Slogan-shouting and jostling marred the election of D.V. Sadananda Gowda as the new leader of Bharatiya Janata Party’s (BJP) legislature wing in a contest meant to decide who will be the next Karnataka chief minister.
The 58-year-old emerged narrowly victorious in a secret ballot held after desperate efforts to reach a consensus over the two contenders — Gowda and Rural Development Minister Jagadish Shettar — failed.
Gowda got 62 votes and Shettar 55. The party has 120 members but only 117 voted.
But the election exposed the faultlines in the BJP, a party which has always prided on unity and discipline.
On Wednesday, Lokayukta (ombudsman) N. Santosh Hegde recommended the trial of the 68-year-old outgoing chief minister B.S. Yeddyurappa for corruption arising out of illegal mining.
The BJP leadership met in New Delhi Thursday and “unanimously” decided that Yeddyurappa should go.
But it did not expect its “loyal soldier” to defy its marching orders.
He held out for three days, and finally quit Sunday after the BJP conveyed to him that he and his supporters would be expelled.
Even before Yeddyurappa submitted his resignation Sunday, the party began the exercise of finding a successor.
Here too it encountered unexpected resistance for consensus.
Central leaders Rajnath Singh and Arun Jaitley worked for over two days. On Wednesday came the showdown between the rival groups.
Gowda is a Lok Sabha member from Udupi-Chikmagalur constituency, about 400 km from Bangalore.
State party chief K.S. Eshwarappa, Yeddyurappa’s bete noire, and Bangalore South Lok Sabha member and general secretary H.N. Ananth Kumar and their supporters were dead set against Gowda.
They feared that if Gowda became the chief minister, real power would be with Yeddyurappa.
So they put up Shettar, 56, as their candidate.

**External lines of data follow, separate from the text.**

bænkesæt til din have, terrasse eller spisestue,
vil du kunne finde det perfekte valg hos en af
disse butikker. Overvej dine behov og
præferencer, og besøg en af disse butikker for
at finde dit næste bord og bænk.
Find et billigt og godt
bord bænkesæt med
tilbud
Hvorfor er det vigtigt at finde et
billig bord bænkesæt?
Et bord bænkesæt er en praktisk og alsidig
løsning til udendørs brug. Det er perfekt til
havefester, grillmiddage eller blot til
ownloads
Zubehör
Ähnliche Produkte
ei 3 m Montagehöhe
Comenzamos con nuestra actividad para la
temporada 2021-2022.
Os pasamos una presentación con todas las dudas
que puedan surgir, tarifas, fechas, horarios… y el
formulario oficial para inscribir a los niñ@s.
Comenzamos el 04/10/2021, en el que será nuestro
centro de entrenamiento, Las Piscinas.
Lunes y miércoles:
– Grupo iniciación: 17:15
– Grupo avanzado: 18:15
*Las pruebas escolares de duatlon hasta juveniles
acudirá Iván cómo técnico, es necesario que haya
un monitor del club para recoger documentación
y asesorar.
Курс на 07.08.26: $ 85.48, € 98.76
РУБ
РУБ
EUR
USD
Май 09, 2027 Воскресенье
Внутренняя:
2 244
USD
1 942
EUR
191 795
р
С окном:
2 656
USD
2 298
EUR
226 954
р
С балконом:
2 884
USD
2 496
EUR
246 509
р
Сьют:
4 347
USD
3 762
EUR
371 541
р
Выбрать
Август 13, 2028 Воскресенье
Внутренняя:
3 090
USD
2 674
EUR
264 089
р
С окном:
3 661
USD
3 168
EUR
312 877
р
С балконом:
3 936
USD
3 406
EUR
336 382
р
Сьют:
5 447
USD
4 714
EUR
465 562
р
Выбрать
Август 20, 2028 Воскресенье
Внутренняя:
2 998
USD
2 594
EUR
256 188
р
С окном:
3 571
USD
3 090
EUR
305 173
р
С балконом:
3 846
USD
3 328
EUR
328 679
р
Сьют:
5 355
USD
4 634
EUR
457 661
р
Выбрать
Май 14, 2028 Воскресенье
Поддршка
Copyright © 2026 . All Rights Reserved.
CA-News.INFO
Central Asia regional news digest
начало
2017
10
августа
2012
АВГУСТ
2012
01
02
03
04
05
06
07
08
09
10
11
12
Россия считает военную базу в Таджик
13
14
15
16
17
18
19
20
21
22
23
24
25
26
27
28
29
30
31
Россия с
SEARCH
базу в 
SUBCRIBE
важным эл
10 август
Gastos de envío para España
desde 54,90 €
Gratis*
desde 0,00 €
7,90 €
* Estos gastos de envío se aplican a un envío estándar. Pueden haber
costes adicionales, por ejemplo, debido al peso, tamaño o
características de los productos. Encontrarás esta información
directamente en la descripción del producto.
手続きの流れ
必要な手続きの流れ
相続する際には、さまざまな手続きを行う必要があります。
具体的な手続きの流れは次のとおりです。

For three days, legislators belonging to the two groups stayed in hotels in Bangalore, holding countless meetings.
BJP central leaders rejected Yeddyurappa’s demand that he be made the state party chief.
A secret ballot was held after a noisy meeting ended amid jostling at a hotel in city centre Wednesday.
Gowda has just 22 months – the assembly’s term expires in May 2013 – to bring governance back on rails, after a week of virtual rule by officials as ministers were sucked into party affairs.
The immediate problem will be forming a cohesive ministry and ensuring a smooth working relationship with the party apparatus.